Aashiq Vanna Divasam (released internationally as The Day Ashiq Came) is a 2018 Indian Malayalam-language children's drama film directed by Krish Kymal and starring Priyamani and Naseer Latif.

Cast 
Priyamani as Shiny
Nasser Latif as Maash
 Kanchanamma as Lakshmi 
Ambika Mohan as Mariya 
Kalasala Babu
Irshad
Kalabhavan Haneef
Baby Piya 
Master Dupath

Production 
The film is directed, written and cinematographed by Krish Kymal of  Olappeeppi (2016) fame while Naseer Lathif produced the film in addition to acting. This film marks Priyamani's return to Malayalam cinema. Aashiq Vanna Divasam is about inter-caste marriage. The film began production in early 2017 with the first schedule in Kochi. The poem "Aaru Njanakanam" was included in this film. The film finished production in late 2017.

Reception 
A critic wrote that "Aashiq Vanna Divasam faces the problem of how to keep the audience engaged till they are led to the major theme.
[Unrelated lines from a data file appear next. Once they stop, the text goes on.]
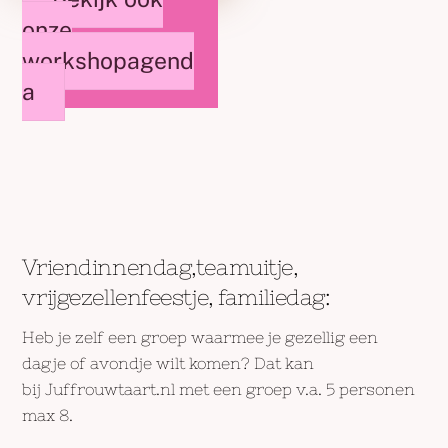
onze
workshopagend
a
Vriendinnendag,teamuitje,
vrijgezellenfeestje, familiedag:
Heb je zelf een groep waarmee je gezellig een
dagje of avondje wilt komen? Dat kan
bij Juffrouwtaart.nl met een groep v.a. 5 personen
max 8.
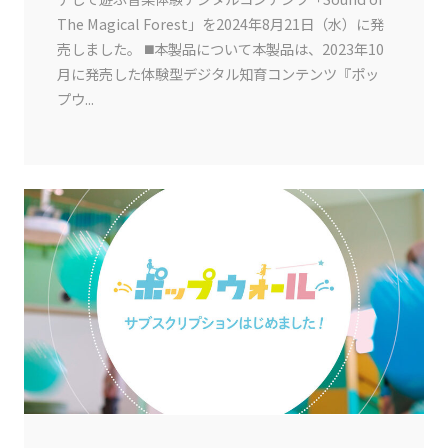
The Magical Forest」を2024年8月21日（水）に発
売しました。 ◼️本製品について本製品は、2023年10
月に発売した体験型デジタル知育コンテンツ『ポッ
プウ...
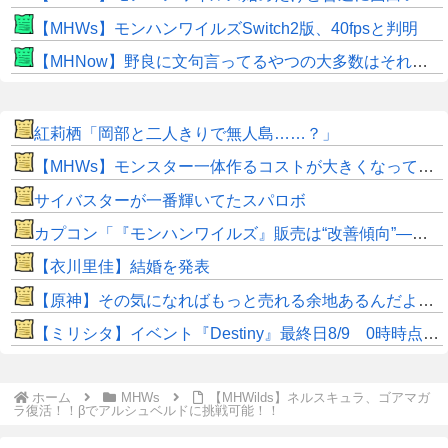
【MHWs】モンハンワイルズSwitch2版、40fpsと判明
【MHNow】野良に文句言ってるやつの大多数はそれしてないだけの雑魚だから聞く耳持つだけムダよ
紅莉栖「岡部と二人きりで無人島……？」
【MHWs】モンスター一体作るコストが大きくなっている昨今でこそ亜種に頼るべきだよな
サイバスターが一番輝いてたスパロボ
カプコン「『モンハンワイルズ』販売は“改善傾向”―中長期でワールド超え目指す」
【衣川里佳】結婚を発表
【原神】その気になればもっと売れる余地あるんだよな。
【ミリシタ】イベント『Destiny』最終日8/9 0時時点でのポイント、ハイスコアのボーダー
ホーム
MHWs
【MHWilds】ネルスキュラ、ゴアマガ
ラ復活！！βでアルシュベルドに挑戦可能！！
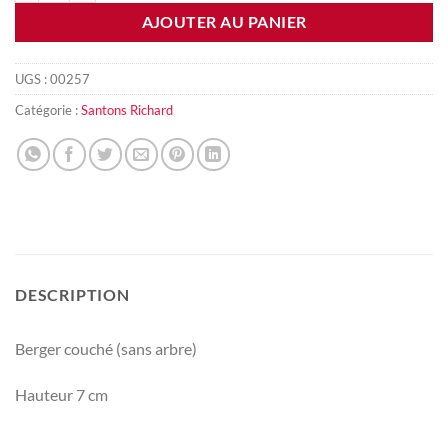
AJOUTER AU PANIER
UGS :
00257
Catégorie :
Santons Richard
DESCRIPTION
Berger couché (sans arbre)
Hauteur 7 cm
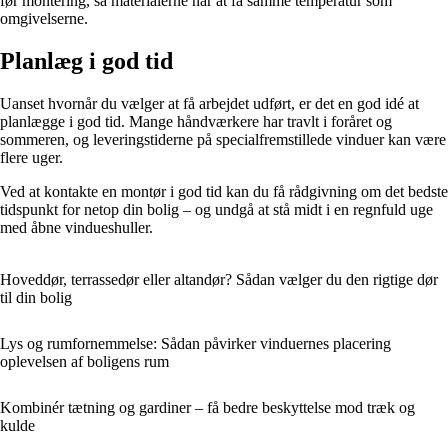
før montering, så materialerne når at få samme temperatur som
omgivelserne.
Planlæg i god tid
Uanset hvornår du vælger at få arbejdet udført, er det en god idé at
planlægge i god tid. Mange håndværkere har travlt i foråret og
sommeren, og leveringstiderne på specialfremstillede vinduer kan være
flere uger.
Ved at kontakte en montør i god tid kan du få rådgivning om det bedste
tidspunkt for netop din bolig – og undgå at stå midt i en regnfuld uge
med åbne vindueshuller.
Hoveddør, terrassedør eller altandør? Sådan vælger du den rigtige dør
til din bolig
Lys og rumfornemmelse: Sådan påvirker vinduernes placering
oplevelsen af boligens rum
Kombinér tætning og gardiner – få bedre beskyttelse mod træk og
kulde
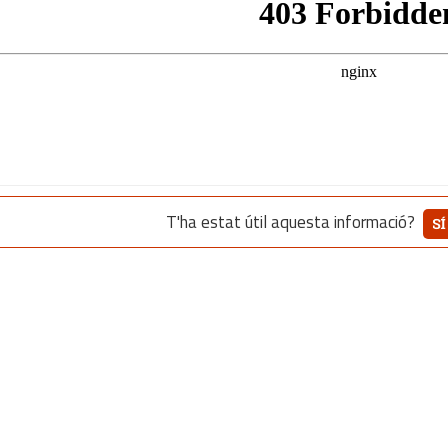
T'ha estat útil aquesta informació?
The conflict is apt for the drama but the issue is how long you bear the same thing that gets repeated? The mediocre treatment conveys the same impact".

Awards and nominations 
Krish Kymal was one among the directors nominated for the Kerala State Film Award for Best Director. Naseer Latif won the Honorable Jury Mention - Actor award at the Dada Saheb Phalke Film Festival. The film was screened at various film festivals.